WALES’ 15th Purple Plaque is being unveiled today to honour the woman who faced down the challenge of an invasion by 1,200 French troops in February 1797 - the last invasion of British soil by an enemy force anywhere in the United Kingdom. 

While local militia and volunteer troops awaited reinforcements from Milford Haven and Haverfordwest, 47-year-old cobbler Jemima Nicholas led a band of women into the fray on Strumble Head near Fishguard and rounded up a dozen French revolutionary troops armed only with a pitchfork and her sheer courage. 

A tapestry displaying the story of Jemima
A tapestry displaying the story of Jemima (Welsh Purple Plaques)

The plaque was being unveiled at Fishguard Town Hall at lunchtime today.

Others to have previously been honoured include American war correspondent and writer Martha Gellhorn, the second wife of Ernest Hemingway, who made her home in Monmouthshire, at Kilgwrrwg near Devauden.

The story of Jemima Nicholas has become so-well known in parts of Wales that she is often simply referred to as ‘Jemima’, and is seen as something of a local legend.

But her story is based in truth, explains Professor Tony Davies, trustee of the Fishguard Invasion Centre Trust Ltd which was formed to celebrate the bi-centenary of the failed French invasion. 

The Cardiff University emeritus professor said: “Four ships anchored off Carreg Wastad point on Strumble Head and discharged 17 boat-loads of troops, 47 barrels of gunpowder, 50 tons of grenades and arms for the 1,200 who came ashore at night.

“They were not a well-disciplined fighting force but they went around ransacking farms and we know that afterwards there were 42 successful claims for compensation from the British government as a result.”

Into the breach stepped Jemima and her group of women who walked towards the danger on February 22, 1797. 

“She marched up to the headland with nothing but pitchforks when there were more than a thousand troops in the area. She showed great leadership and great courage to be able to round up 12 French troops and escort them back as prisoners to be held in Fishguard,” said Professor Davies.

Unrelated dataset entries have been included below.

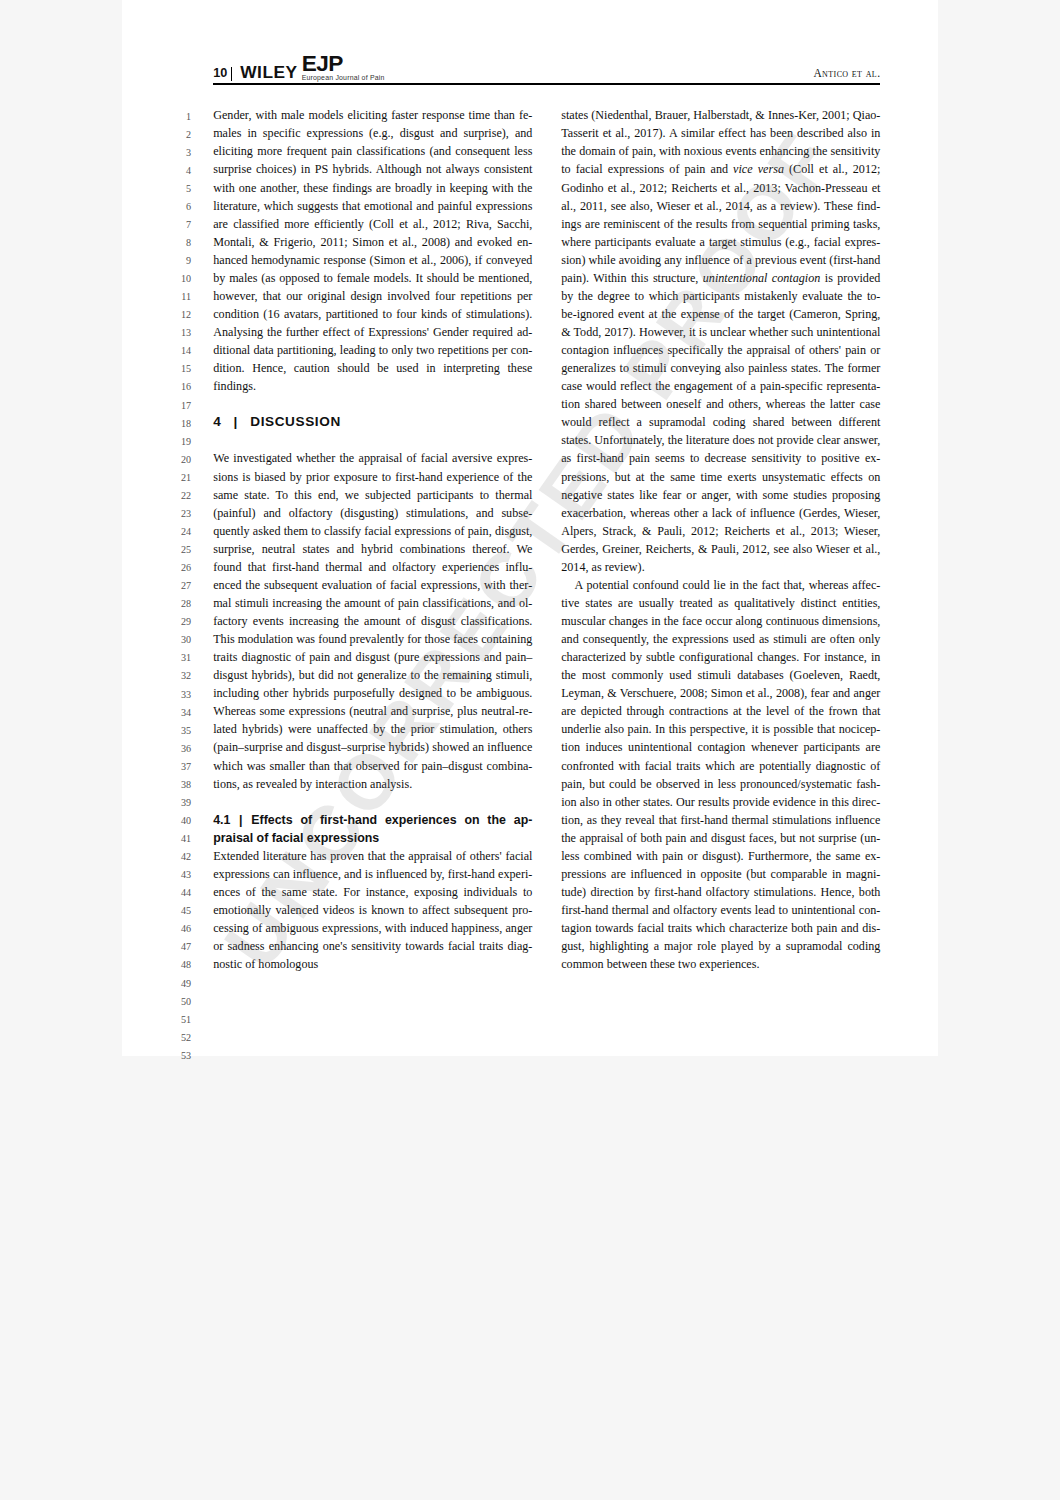10 WILEY EJP European Journal of Pain
Antico et al.
1
2
3
4
5
6
7
8
9
10
11
12
13
14
15
16
17
18
19
20
21
22
23
24
25
26
27
28
29
30
31
32
33
34
35
36
37
38
39
40
41
42
43
44
45
46
47
48
49
50
51
52
53
UNCORRECTED PROOF
Gender, with male models eliciting faster response time than females in specific expressions (e.g., disgust and surprise), and eliciting more frequent pain classifications (and consequent less surprise choices) in PS hybrids. Although not always consistent with one another, these findings are broadly in keeping with the literature, which suggests that emotional and painful expressions are classified more efficiently (Coll et al., 2012; Riva, Sacchi, Montali, & Frigerio, 2011; Simon et al., 2008) and evoked enhanced hemodynamic response (Simon et al., 2006), if conveyed by males (as opposed to female models. It should be mentioned, however, that our original design involved four repetitions per condition (16 avatars, partitioned to four kinds of stimulations). Analysing the further effect of Expressions' Gender required additional data partitioning, leading to only two repetitions per condition. Hence, caution should be used in interpreting these findings.
4|DISCUSSION
We investigated whether the appraisal of facial aversive expressions is biased by prior exposure to first-hand experience of the same state. To this end, we subjected participants to thermal (painful) and olfactory (disgusting) stimulations, and subsequently asked them to classify facial expressions of pain, disgust, surprise, neutral states and hybrid combinations thereof. We found that first-hand thermal and olfactory experiences influenced the subsequent evaluation of facial expressions, with thermal stimuli increasing the amount of pain classifications, and olfactory events increasing the amount of disgust classifications. This modulation was found prevalently for those faces containing traits diagnostic of pain and disgust (pure expressions and pain–disgust hybrids), but did not generalize to the remaining stimuli, including other hybrids purposefully designed to be ambiguous. Whereas some expressions (neutral and surprise, plus neutral-related hybrids) were unaffected by the prior stimulation, others (pain–surprise and disgust–surprise hybrids) showed an influence which was smaller than that observed for pain–disgust combinations, as revealed by interaction analysis.
4.1|Effects of first-hand experiences on the appraisal of facial expressions
Extended literature has proven that the appraisal of others' facial expressions can influence, and is influenced by, first-hand experiences of the same state. For instance, exposing individuals to emotionally valenced videos is known to affect subsequent processing of ambiguous expressions, with induced happiness, anger or sadness enhancing one's sensitivity towards facial traits diagnostic of homologous
states (Niedenthal, Brauer, Halberstadt, & Innes-Ker, 2001; Qiao-Tasserit et al., 2017). A similar effect has been described also in the domain of pain, with noxious events enhancing the sensitivity to facial expressions of pain and vice versa (Coll et al., 2012; Godinho et al., 2012; Reicherts et al., 2013; Vachon-Presseau et al., 2011, see also, Wieser et al., 2014, as a review). These findings are reminiscent of the results from sequential priming tasks, where participants evaluate a target stimulus (e.g., facial expression) while avoiding any influence of a previous event (first-hand pain). Within this structure, unintentional contagion is provided by the degree to which participants mistakenly evaluate the to-be-ignored event at the expense of the target (Cameron, Spring, & Todd, 2017). However, it is unclear whether such unintentional contagion influences specifically the appraisal of others' pain or generalizes to stimuli conveying also painless states. The former case would reflect the engagement of a pain-specific representation shared between oneself and others, whereas the latter case would reflect a supramodal coding shared between different states. Unfortunately, the literature does not provide clear answer, as first-hand pain seems to decrease sensitivity to positive expressions, but at the same time exerts unsystematic effects on negative states like fear or anger, with some studies proposing exacerbation, whereas other a lack of influence (Gerdes, Wieser, Alpers, Strack, & Pauli, 2012; Reicherts et al., 2013; Wieser, Gerdes, Greiner, Reicherts, & Pauli, 2012, see also Wieser et al., 2014, as review).
A potential confound could lie in the fact that, whereas affective states are usually treated as qualitatively distinct entities, muscular changes in the face occur along continuous dimensions, and consequently, the expressions used as stimuli are often only characterized by subtle configurational changes. For instance, in the most commonly used stimuli databases (Goeleven, Raedt, Leyman, & Verschuere, 2008; Simon et al., 2008), fear and anger are depicted through contractions at the level of the frown that underlie also pain. In this perspective, it is possible that nociception induces unintentional contagion whenever participants are confronted with facial traits which are potentially diagnostic of pain, but could be observed in less pronounced/systematic fashion also in other states. Our results provide evidence in this direction, as they reveal that first-hand thermal stimulations influence the appraisal of both pain and disgust faces, but not surprise (unless combined with pain or disgust). Furthermore, the same expressions are influenced in opposite (but comparable in magnitude) direction by first-hand olfactory stimulations. Hence, both first-hand thermal and olfactory events lead to unintentional contagion towards facial traits which characterize both pain and disgust, highlighting a major role played by a supramodal coding common between these two experiences.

A few days later the invasion faltered and the French surrender document was signed on Goodwick beach on February 24th.

The King, George III, commended the British commander in the area, Lord Cawdor, but Jemima’s exploits did not go unnoticed.

She was later awarded a £5 annual pension for life by the British Government, as a recently-discovered document shows, says Professor Davies. 

“The Government must have been impressed with her to provide her with a pension for life - she lived until she was 82 - and  I think she should be recognised now as one of the truly remarkable women of that century.”

The Purple Plaques scheme was the brainchild of Senedd Members Julie Morgan and Jane Hutt in 2017 and it aims to mark the often-unsung achievements of women of Wales and to help tell their inspiring stories to the next generation.

Local chanteuse Gwenno Dafydd, who was brought up in Pencaer where the French landed, was due to sing a song she co-wrote with her mother about Jemima’s deeds at the unveiling ceremony.

She said, “Growing up here Jemima was a role model for me - she was obviously a fiery, feisty West Walian woman. I feel that women need to have recognition for their deeds and she is the epitome of a positive role model for us even so long after the event.”

The Welsh Government Minister for Social Justice and Chief Whip, Jane Hutt, who will be attending the unveiling ceremony, said: “The Welsh Government Minister for Social Justice and Chief Whip, Jane Hutt, who will be attending the unveiling ceremony, said: “Jemima Nicholas showed incredible bravery and courage when faced by an invasion of 1,200 French troops in Fishguard.

“She was a remarkable woman and should serve as an inspiration to us all. This Purple Plaque is a fitting tribute to her legacy and raising awareness of her story, so we never forget her heroic actions.”

Former Member of the Senedd, Sue Essex, who chairs Purple Plaques Wales said: “Jemima was a truly remarkable woman for her time and it is great that she is now being remembered with one of our special purple plaques.

“She had no public honour in her lifetime, as far as we know, and she now joins the ranks of the 14 other remarkable women of Wales who we’ve honoured with our campaign to date.”